(What you should do)
A faithful copy of all the entries is required, with no pictures in it.

Dataset excerpts:
════════════════

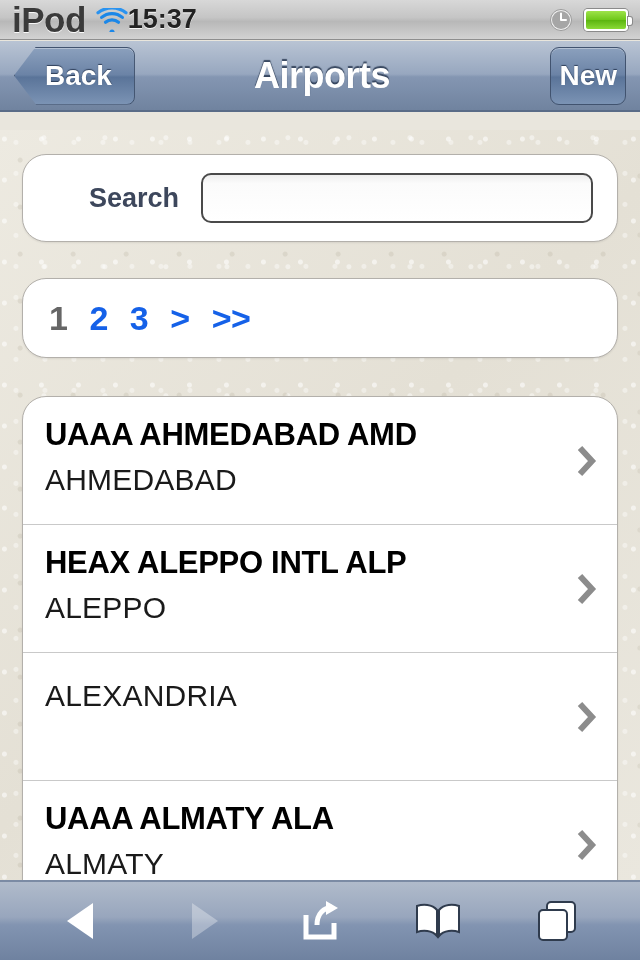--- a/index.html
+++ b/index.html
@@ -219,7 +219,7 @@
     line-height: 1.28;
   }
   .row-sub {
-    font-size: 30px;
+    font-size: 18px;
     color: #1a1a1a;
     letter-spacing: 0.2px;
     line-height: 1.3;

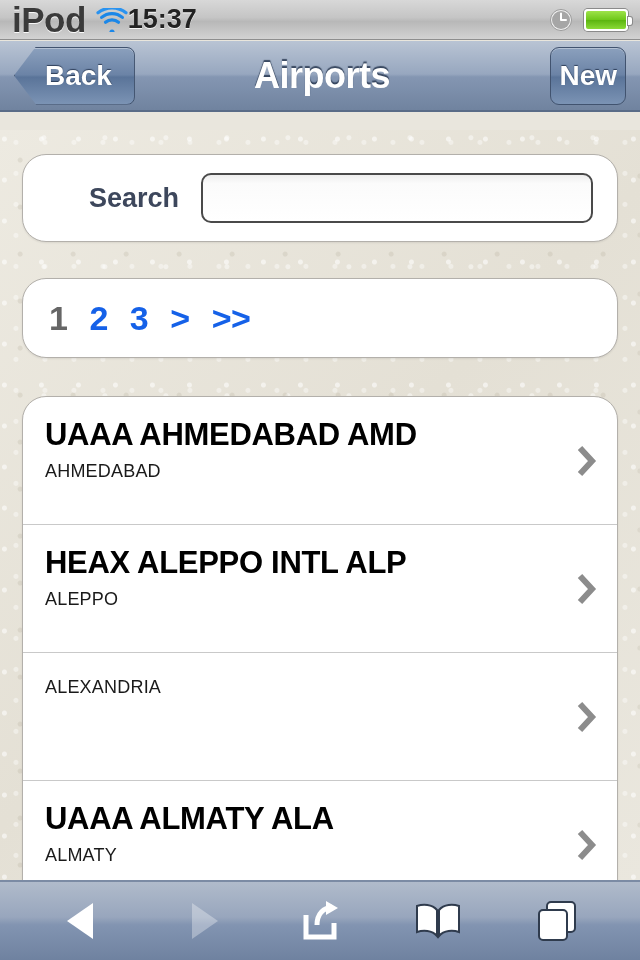--- a/index.html
+++ b/index.html
@@ -322,7 +322,7 @@
     </div>
 
     <div class="list-row">
-      <div class="row-title">HEAX ALEPPO INTL ALP</div>
+      <div class="row-title">OSAP ALMATY INTL ALP</div>
       <div class="row-sub">ALEPPO</div>
       <span class="row-chevron">
         <svg viewBox="0 0 22 34" width="22" height="34">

════════════════

(Output for this exercise)
--- a/index.html
+++ b/index.html
@@ -219,7 +219,7 @@
     line-height: 1.28;
   }
   .row-sub {
-    font-size: 30px;
+    font-size: 18px;
     color: #1a1a1a;
     letter-spacing: 0.2px;
     line-height: 1.3;

--- a/index.html
+++ b/index.html
@@ -322,7 +322,7 @@
     </div>
 
     <div class="list-row">
-      <div class="row-title">HEAX ALEPPO INTL ALP</div>
+      <div class="row-title">OSAP ALMATY INTL ALP</div>
       <div class="row-sub">ALEPPO</div>
       <span class="row-chevron">
         <svg viewBox="0 0 22 34" width="22" height="34">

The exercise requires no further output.